There is no guarantee about which document will be retrieved!

Note that JSON-encoded documents can be accessed using the dictionary syntax

In [13]:
duck['first_name']
Out[13]:
'Donald'
Wait: _id? ObjectId?
In [14]:
ducks.find_one()['_id']
Out[14]:
ObjectId('5b0c602be45bba0cb44ca461')

The `_id` field is automatically added to all documents; it contains a unique identifier to be used for indexing purposes. By default MongoDB sets it to an `ObjectId` instance

In [15]:
from bson.objectid import ObjectId
[ObjectId(), ObjectId(), ObjectId()]
Out[15]:
[ObjectId('5b0c6054e45bba0cb44ca466'),
 ObjectId('5b0c6054e45bba0cb44ca467'),
 ObjectId('5b0c6054e45bba0cb44ca468')]
Reading a collection II

Selection of several documents matching a query is done through the find method

In [16]:
r = ducks.find()
r
Out[16]:
<pymongo.cursor.Cursor at 0x7f53d8cbf080>

We will speak of cursors in a while, for the moment we just cast them to lists in order to see which documents are matched

In [17]:
list(ducks.find())

> **Records provided**:
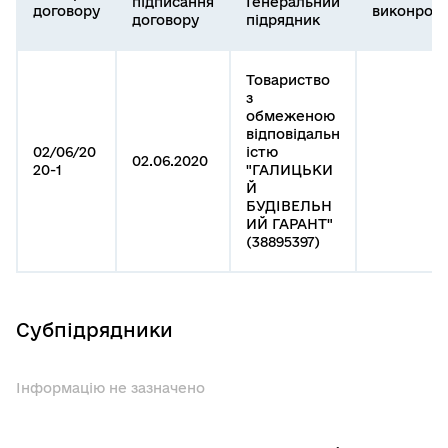
підписання
Генеральний
договору
виконроб
договору
підрядник
Товариство
з
обмеженою
відповідальн
02/06/20
істю
02.06.2020
20-1
"ГАЛИЦЬКИ
Й
БУДІВЕЛЬН
ИЙ ГАРАНТ"
(38895397)
Субпідрядники
Інформацію не зазначено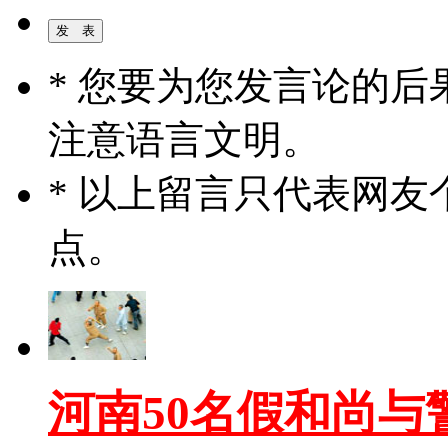
* 您要为您发言论的
注意语言文明。
* 以上留言只代表网
点。
河南50名假和尚与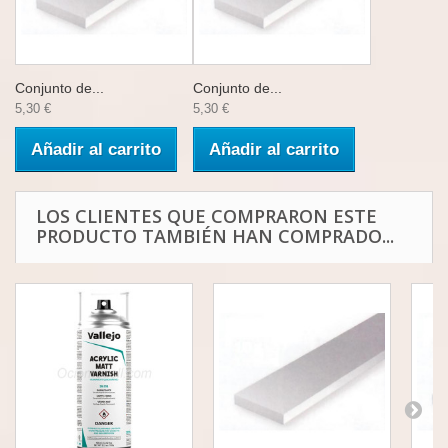
Conjunto de...
Conjunto de...
5,30 €
5,30 €
Añadir al carrito
Añadir al carrito
LOS CLIENTES QUE COMPRARON ESTE
PRODUCTO TAMBIÉN HAN COMPRADO...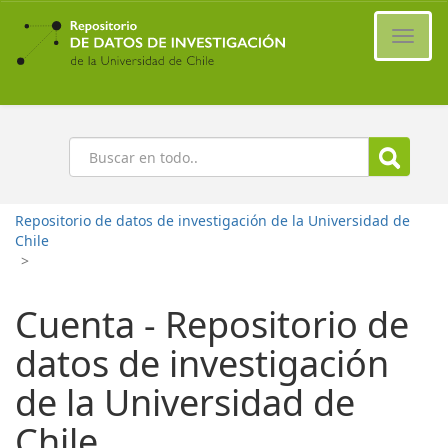
Ir
al
Cambi
contenido
naveg
principal
Buscar
Repositorio de datos de investigación de la Universidad de
Chile
>
Cuenta - Repositorio de
datos de investigación
de la Universidad de
Chile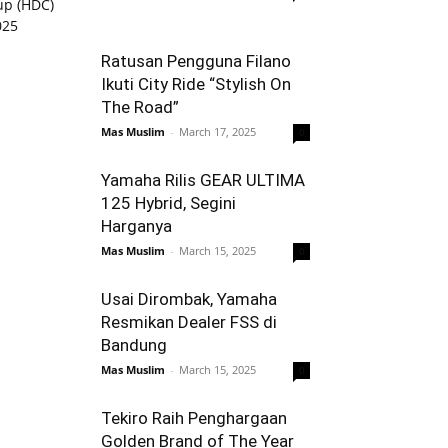
Ratusan Pengguna Filano
Ikuti City Ride “Stylish On
The Road”
Mas Muslim
-
March 17, 2025
0
Yamaha Rilis GEAR ULTIMA
125 Hybrid, Segini
Harganya
Mas Muslim
-
March 15, 2025
0
Usai Dirombak, Yamaha
Resmikan Dealer FSS di
Bandung
Mas Muslim
-
March 15, 2025
0
Tekiro Raih Penghargaan
Golden Brand of The Year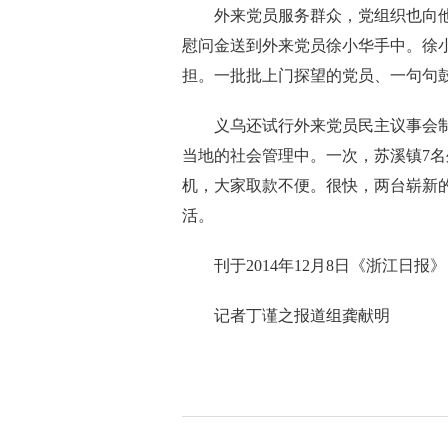
外来党员服务群众，党组织也向他
慰问金送到外来党员徐小华手中。徐
担。一批批上门探望的党员、一句句
义乌还试行外来党员民主议事会制
当地的社会管理中。一次，苏溪镇7名
机，大家取款不便。很快，两台崭新
活。
刊于2014年12月8日《浙江日报》
记者丁谨之报道组龚献明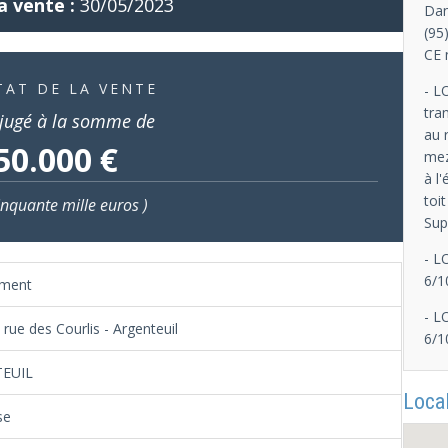
a vente :
30/05/2023
Dan
(95
CE 
TAT DE LA VENTE
- L
tra
jugé à la somme de
au 
50.000 €
mez
à l
toit
inquante mille euros )
Sup
- L
6/1
ement
- L
rue des Courlis - Argenteuil
6/1
EUIL
Local
se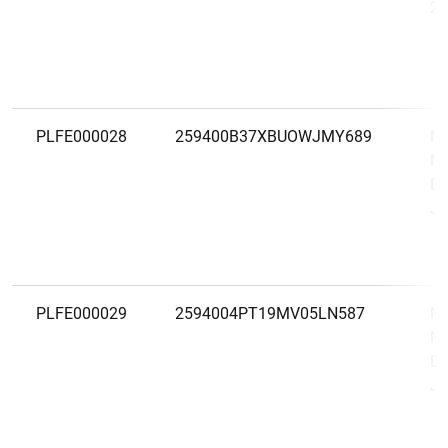
20
PLFE000028
259400B37XBUOWJMY689
Na
Ne
DF
Ju
PLFE000029
2594004PT19MV05LN587
Na
Ne
DF
Ju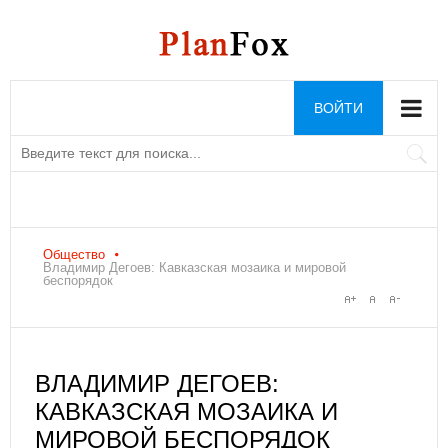
ВОЙТИ
Общество
Владимир Дегоев: Кавказская мозаика и мировой
беспорядок
ВЛАДИМИР ДЕГОЕВ:
КАВКАЗСКАЯ МОЗАИКА И
МИРОВОЙ БЕСПОРЯДОК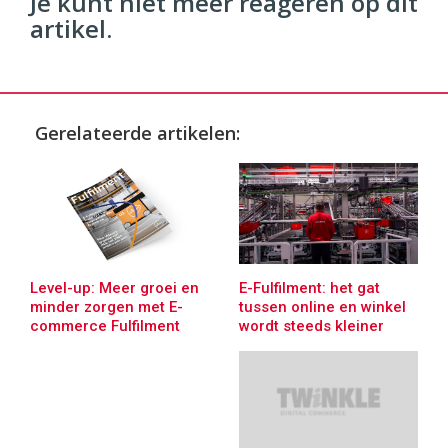
Je kunt niet meer reageren op dit
artikel.
Gerelateerde artikelen:
E-Fulfilment: het gat
Level-up: Meer groei en
tussen online en winkel
minder zorgen met E-
wordt steeds kleiner
commerce Fulfilment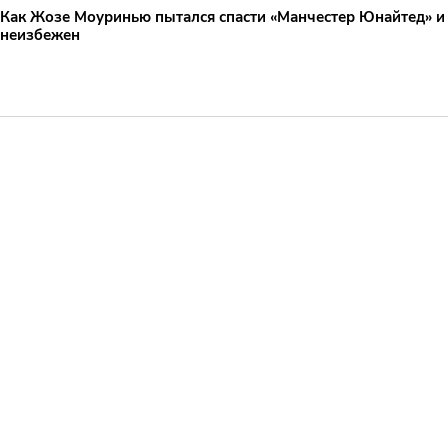
Как Жозе Моуринью пытался спасти «Манчестер Юнайтед» и
неизбежен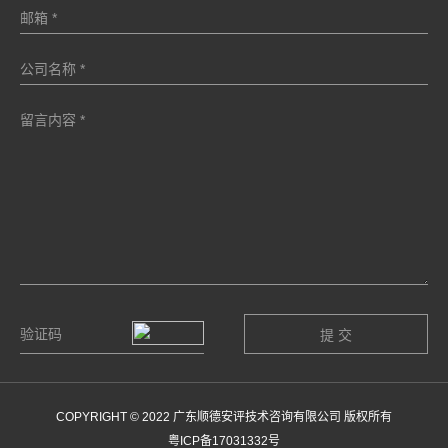
COPYRIGHT © 2022 广东顺德安评技术咨询有限公司 版权所有
粤ICP备17031332号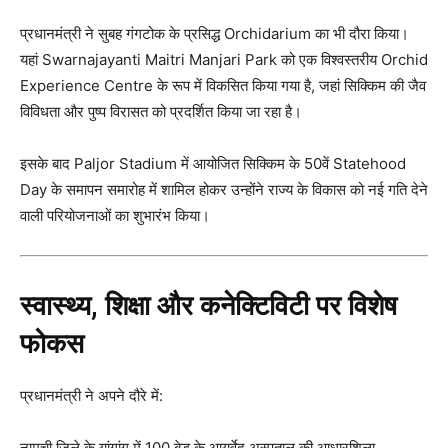
प्रधानमंत्री ने सुबह गंगटोक के प्रसिद्ध Orchidarium का भी दौरा किया।
यहां Swarnajayanti Maitri Manjari Park को एक विश्वस्तरीय Orchid
Experience Centre के रूप में विकसित किया गया है, जहां सिक्किम की जैव
विविधता और पुष्प विरासत को प्रदर्शित किया जा रहा है।
इसके बाद Paljor Stadium में आयोजित सिक्किम के 50वें Statehood
Day के समापन समारोह में शामिल होकर उन्होंने राज्य के विकास को नई गति देने
वाली परियोजनाओं का शुभारंभ किया।
स्वास्थ्य, शिक्षा और कनेक्टिविटी पर विशेष
फोकस
प्रधानमंत्री ने अपने दौरे में:
नामची जिले के यांगांग में 100 बेड के आयुर्वेद अस्पताल की आधारशिला,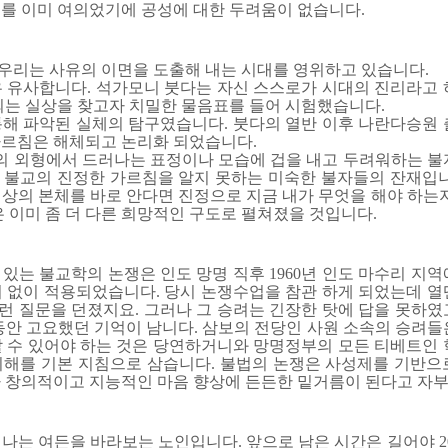
애를 이미 여의었기에 공성에 대한 두려움이 없습니다.
우리는 사유의 이면을 도출해 내는 시대를 영위하고 있습니다.
우 유사합니다. 석가모니 붓다는 자신 스스로가 시대의 진리라고 
되는 실상을 찾고자 치밀한 물음표를 들어 시험했습니다.
해 파악된 실체의 탐구였습니다. 붓다의 열반 이후 나란다승원 출
가르침은 해체되고 논리화 되었습니다.
 외형에서 드러나는 표정이나 모습에 겁을 내고 두려워하는 불
 불교의 진정한 가르침을 알지 못하는 미숙한 불자들의 잔재입니
상의 본체를 바로 안다면 진정으로 지금 내가 무엇을 해야 하는지
은 이미 좀 더 다른 희망적인 구도로 펼쳐졌을 것입니다.
있는 불교학의 논쟁은 인도 망명 직후 1960년 인도 마수리 지
외 없이 적용되었습니다. 당시 논쟁수업을 참관 하게 되었는데 열
런 질문을 던졌지요. 그러나 그 승려는 긴장한 탓에 답을 못하였
동안 고요했던 기억이 남니다. 삼보의 전당인 사원 소속의 승려들
할 수 있어야 하는 것은 당연하거니와 망명정부의 모든 티베트인 
이해를 기본 지침으로 삼습니다. 불법의 논쟁은 사성제를 기반으
다 창의적이고 지능적인 마음 향상에 든든한 밑거름이 된다고 자
나는 여든을 바라보는 노인입니다. 앞으로 남은 시간은 길어야 2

> **Task A**: In the MongoDB tutorial, what does MongoDB set the `_id` field to by default?
> **Task B**: Please go on with the MongoDB tutorial from the point where it stops.

> **Your response A**: An `ObjectId` instance.

> **Your response B**:
Out[17]:
[{'_id': ObjectId('5b0c602be45bba0cb44ca461'),
  'birth_year': 1920,
  'car': {'license_plate': 313, 'model': 'American Bantam'},
  'first_appearance': 1934,
  'first_name': 'Donald',
  'gender': 'M',
  'last_name': 'Duck'},
 {'_id': ObjectId('5b0c604de45bba0cb44ca462'),
  'birth_year': 1833,
  'car': {'model': 'Detroit Electric'},
  'first_appearance': 1943,
  'first_name': 'Grandma',
  'gender': 'F',
  'hobbies': ['cooking', 'gardening'],
  'last_name': 'Duck'},
 {'_id': ObjectId('5b0c604de45bba0cb44ca463'),
  'birth_year': 1867,
  'first_appearance': 1947,
  'first_name': 'Scrooge',
  'gender': 'M',
  'hobbies': ['finance', 'savings', 'swimming in money bins'],
  'last_name': 'McDuck'},
 {'_id': ObjectId('5b0c604de45bba0cb44ca464'),
  'first_appearance': 1952,
  'first_name': 'Gyro',
  'gender': 'M',
  'hobbies': ['invention', 'study'],
  'last_name': 'Gearloose'},
 {'_id': ObjectId('5b0c604de45bba0cb44ca465'),
  'first_appearance': 1961,
  'first_name': 'Ludwig',
  'gender': 'M',
  'hobbies': ['study'],
  'last_name': 'Von Drake'}]
A more compact view of documents

Let's build a function providing a more compact visualization of ducks

In [18]:
def show_duck(d):
    try:
        return '{0} {1}'.format(d['first_name'], d['last_name'])
    except KeyError:
        return d['first_name']
    
show_duck(duck)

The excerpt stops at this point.